As you may recall in the finale of season two, the machine seemed to reach out to a character who could possibly be one of the more dangerous characters in the show, Root (Amy Acker). I have to say by the end of season three Root is easily my favorite character in the show, and her relationship with the machine is so awkwardly brilliant and insane that every scene we see Root interact with the machine is gold. Watching her evolve from the sociopath to…well I’m not sure what to call her as season three unfolds … is just part of what makes this series so engaging, because you just never know what to expect from her.
But as season three unfolds a new threat. Vigilance does plenty to keep Finch and Reese busy, which makes it a good thing Shaw (Sarah Shahi) sticks around to help. Mix in the agency that Shaw used to work for; trying to take down Finch’s machine and working on a project of their own, well, you can see that there is plenty of action to keep viewers in a tight grip from the start and close to this new season.

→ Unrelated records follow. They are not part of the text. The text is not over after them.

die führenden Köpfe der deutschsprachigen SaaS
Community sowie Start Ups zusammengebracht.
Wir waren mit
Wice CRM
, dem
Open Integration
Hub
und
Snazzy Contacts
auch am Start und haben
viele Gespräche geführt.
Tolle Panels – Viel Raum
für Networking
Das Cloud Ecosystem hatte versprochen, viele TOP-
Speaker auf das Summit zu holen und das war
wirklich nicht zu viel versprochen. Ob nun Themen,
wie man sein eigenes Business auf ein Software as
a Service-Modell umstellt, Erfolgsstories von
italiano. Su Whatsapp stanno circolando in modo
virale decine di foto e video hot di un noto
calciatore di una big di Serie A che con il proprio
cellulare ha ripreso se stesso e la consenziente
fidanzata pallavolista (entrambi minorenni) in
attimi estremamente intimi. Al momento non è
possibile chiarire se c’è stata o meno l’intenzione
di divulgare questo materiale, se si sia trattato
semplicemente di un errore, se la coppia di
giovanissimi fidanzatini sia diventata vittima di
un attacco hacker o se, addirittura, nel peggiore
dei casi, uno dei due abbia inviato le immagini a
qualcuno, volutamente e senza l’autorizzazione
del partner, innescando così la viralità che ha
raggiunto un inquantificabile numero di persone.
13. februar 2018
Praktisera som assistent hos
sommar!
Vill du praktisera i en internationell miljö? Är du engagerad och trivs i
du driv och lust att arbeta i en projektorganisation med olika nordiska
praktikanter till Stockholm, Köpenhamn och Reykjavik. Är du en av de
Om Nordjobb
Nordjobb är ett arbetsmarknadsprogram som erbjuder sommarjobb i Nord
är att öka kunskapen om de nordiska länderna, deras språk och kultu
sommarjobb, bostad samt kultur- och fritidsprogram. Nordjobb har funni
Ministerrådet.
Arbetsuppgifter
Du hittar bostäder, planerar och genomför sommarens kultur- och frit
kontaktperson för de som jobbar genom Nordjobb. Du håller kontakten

What makes this show work is it remembers to be fun. Sure, we get hit with a lot of drama and tragedy, but instead of wallowing in the grief, we get episodes that are just a blast. For instance we get to see the team rally together for a heist; we see Reese stuck on a trans-Atlantic flight fighting terrorists, and a look at who Finch had as his assistant before our favorite man in a suit. This is solid storytelling that doesn’t feel watered down and is the quality of television that we’ve grown used to seeing on cable television rather than your standard television.
Just in case the 23-episode season three is still not enough to tide you over till the new season kicks off, there are plenty of bonus features to also keep you occupied. My favorite of the features is a day in the life of Boker, who plays Bear (the dog) on set. Bear is a character that I enjoy seeing in the show, right along with his human cast members. Another fun feature is footage of the cast and crew doing a panel for Comic Con 2013. These panels let us get to see a fun side of the cast as they interact with the audience. There is one more bonus feature that is worth checking out for fans of the cast, but for some this may be a bit of a bummer, since it discusses the loss of one of the major characters from the show. For those who don’t know who this character is, I don’t want to spoil anything, but it is definitely an intense moment in the show, as it deserves to be.
Not since Alias went off the air has there been a series that sucks its viewers into the secret government agency world like Person of Interest does. I love this show, not as a guilty pleasure but as a show that is simply riveting television. It’s fun, it’s addictive, it’s what television was meant to be, and something for us to look forward to week to week and wonder what adventures our favorite characters will get into next.